If you'd donate to DU so you'd be a Star member and able to use Advanced Search here, a search of the Main forums for thread titles mentioning AI that I posted will turn up 250 threads back through November 27, 2023, another 250 between that date and May 26, 2023, and 120-some threads on AI before that, going back through January 2023.

If you choose the search term ChatGPT instead (you can use only one search term in Advanced Search), you'll turn up another hundred or so threads, but that will include some that mention AI as well in the thread title and would have also turned up in the earlier list.

Or you can just google for information on hallucinations and other problems with generative AI or LLMs, the type of AI we're talking about.

Which usually have a warning for users NOT to trust their answers without verifying them. To let the AI companies off the hook for problems those wrong answers create.

David__77

(24,860 posts)
10. I agree. It is a tool with strengths and weaknesses like any other.
Sat Apr 26, 2025, 11:36 AM
Apr 2025

It doesn’t replace human reason - it’s a tool.

Mossfern

(4,782 posts)
9. Rec'd!
Sat Apr 26, 2025, 11:36 AM
Apr 2025

A gazillion times.

I was taught by my very erudite uncle back in the day of the dinosaur, before there were computers, how to do research. He was a writer. A person learns so much more than the initial inquiries when doing "hard" research, than getting curated "pat" answers from AI.

I still feel indebted to him for many successes in my life.

 

womanofthehills

(11,040 posts)
11. What I like about doing research on Groc 3
Sat Apr 26, 2025, 11:53 AM
Apr 2025

You can argue with Groc if you don’t like its answer and ask for more in-depth research and it will keep looking. Also -it will give you 10 articles/reports
about whatever you ask about.

I live 40/50 miles from Trinity site and asked Groc about plutonium in my neighborhood- way more info than I ever found online & I’m a good researcher.

Photography is the most fun of all on Groc - I can just type in / put a running Javalina wearing a kitty mask in my photo and it does.

highplainsdem

(63,115 posts)
15. Grok, like all the major generative AI models, was illegally trained on all the intellectual property that
Sat Apr 26, 2025, 12:36 PM
Apr 2025

could be stolen. It's always unethical to use these tools if you have a choice not to.

And Grok makes plenty of mistakes, just like all genAI.

https://democraticunderground.com/100220047814

https://democraticunderground.com/100219988602

dickthegrouch

(4,668 posts)
12. It is ARTIFICIAL
Sat Apr 26, 2025, 12:03 PM
Apr 2025

In no way is it intelligent.
It is programmed and cannot make intuitive leaps based on the data it was trained with.
IMHO AI is another huge scam on the world. In its infancy and as reliable as any other four year old.
Anciano wants examples backed by evidence; if I ask AI to write those examples, they’d be utterly hypocritical if they believed them without researching for themselves the veracity of those answers.

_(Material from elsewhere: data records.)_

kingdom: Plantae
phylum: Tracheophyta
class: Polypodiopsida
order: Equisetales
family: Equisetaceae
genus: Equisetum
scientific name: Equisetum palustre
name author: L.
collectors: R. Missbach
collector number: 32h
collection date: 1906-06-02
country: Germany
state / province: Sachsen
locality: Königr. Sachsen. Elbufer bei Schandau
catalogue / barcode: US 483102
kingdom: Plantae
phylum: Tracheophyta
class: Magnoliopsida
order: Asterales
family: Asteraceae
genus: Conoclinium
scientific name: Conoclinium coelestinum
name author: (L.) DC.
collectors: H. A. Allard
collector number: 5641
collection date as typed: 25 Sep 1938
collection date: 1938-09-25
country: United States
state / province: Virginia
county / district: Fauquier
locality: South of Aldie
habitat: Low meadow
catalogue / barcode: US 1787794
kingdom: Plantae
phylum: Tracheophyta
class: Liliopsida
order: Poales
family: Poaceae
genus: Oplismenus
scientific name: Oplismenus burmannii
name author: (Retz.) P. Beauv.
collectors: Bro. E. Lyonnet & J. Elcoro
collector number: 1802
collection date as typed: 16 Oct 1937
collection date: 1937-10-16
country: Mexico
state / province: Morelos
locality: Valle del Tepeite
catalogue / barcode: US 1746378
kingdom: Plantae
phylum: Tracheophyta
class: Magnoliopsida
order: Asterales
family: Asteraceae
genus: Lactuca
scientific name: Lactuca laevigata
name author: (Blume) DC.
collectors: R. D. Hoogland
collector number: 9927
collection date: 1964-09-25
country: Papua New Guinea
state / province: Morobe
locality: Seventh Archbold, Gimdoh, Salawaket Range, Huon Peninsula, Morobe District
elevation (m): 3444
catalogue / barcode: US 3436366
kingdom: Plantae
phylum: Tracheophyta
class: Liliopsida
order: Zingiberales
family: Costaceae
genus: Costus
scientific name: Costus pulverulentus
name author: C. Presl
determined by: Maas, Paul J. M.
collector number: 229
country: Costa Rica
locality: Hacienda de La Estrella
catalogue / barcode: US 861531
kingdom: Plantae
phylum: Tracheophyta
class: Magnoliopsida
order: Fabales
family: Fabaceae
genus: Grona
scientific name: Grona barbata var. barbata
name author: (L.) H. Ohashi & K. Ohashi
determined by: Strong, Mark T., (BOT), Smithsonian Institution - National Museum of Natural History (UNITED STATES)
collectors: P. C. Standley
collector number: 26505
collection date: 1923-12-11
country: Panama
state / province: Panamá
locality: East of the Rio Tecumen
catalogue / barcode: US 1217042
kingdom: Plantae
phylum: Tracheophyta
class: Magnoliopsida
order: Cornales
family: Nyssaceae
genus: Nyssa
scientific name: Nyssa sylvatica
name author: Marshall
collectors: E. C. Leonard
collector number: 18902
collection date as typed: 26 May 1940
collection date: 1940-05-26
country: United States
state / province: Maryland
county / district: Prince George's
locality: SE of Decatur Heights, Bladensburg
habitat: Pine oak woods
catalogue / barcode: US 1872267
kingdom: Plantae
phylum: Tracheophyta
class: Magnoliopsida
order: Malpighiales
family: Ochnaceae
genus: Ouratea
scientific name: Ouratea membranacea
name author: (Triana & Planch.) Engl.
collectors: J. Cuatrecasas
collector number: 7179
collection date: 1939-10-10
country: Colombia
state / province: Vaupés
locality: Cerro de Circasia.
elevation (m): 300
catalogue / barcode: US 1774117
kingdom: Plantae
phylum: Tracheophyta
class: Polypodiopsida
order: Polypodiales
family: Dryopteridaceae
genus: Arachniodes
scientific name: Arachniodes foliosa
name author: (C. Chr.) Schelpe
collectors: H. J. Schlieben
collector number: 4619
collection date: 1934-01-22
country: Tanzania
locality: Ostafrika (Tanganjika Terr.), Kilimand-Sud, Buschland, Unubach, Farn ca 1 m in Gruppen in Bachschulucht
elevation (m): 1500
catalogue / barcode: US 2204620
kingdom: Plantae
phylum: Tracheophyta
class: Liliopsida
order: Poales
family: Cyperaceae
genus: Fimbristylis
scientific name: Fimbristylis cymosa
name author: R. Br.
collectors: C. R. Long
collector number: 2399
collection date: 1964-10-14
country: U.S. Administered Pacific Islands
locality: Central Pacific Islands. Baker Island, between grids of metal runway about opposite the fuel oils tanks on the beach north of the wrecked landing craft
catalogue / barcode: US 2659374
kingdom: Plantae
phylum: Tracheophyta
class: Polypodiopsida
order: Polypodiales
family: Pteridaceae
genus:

Response to dickthegrouch (Reply #12)

highplainsdem

(63,115 posts)
16. If you hadn't apparently already gotten out of the habit of using search engines, you could have found
Sat Apr 26, 2025, 12:44 PM
Apr 2025

search results with lots of such examples as quickly as you posted a demand that they be provided to you.

If you'd simply googled

ai overview hallucination example news stories

you'd've found lots of articles about them.

Response to highplainsdem (Reply #16)

Response to highplainsdem (Reply #18)

highplainsdem

(63,115 posts)
20. Well, you've apparently already been ignoring everything posted on DU by myself and others
Sat Apr 26, 2025, 01:58 PM
Apr 2025

about the unreliability of AI. And all the news stories about it. And even the warnings that come with the AI tools about AI making mistakes, so you need to check the results. So this isn't much of a change on your part.

But I hope for your sake you won't ever be harmed, or inadvertently end up causing harm, due to incorrect answers from an AI. Especially since the AI companies insist they shouldn't be held responsible for their AI tools' mistakes, and they do have those warnings trying to absolve themselves of all legal liability.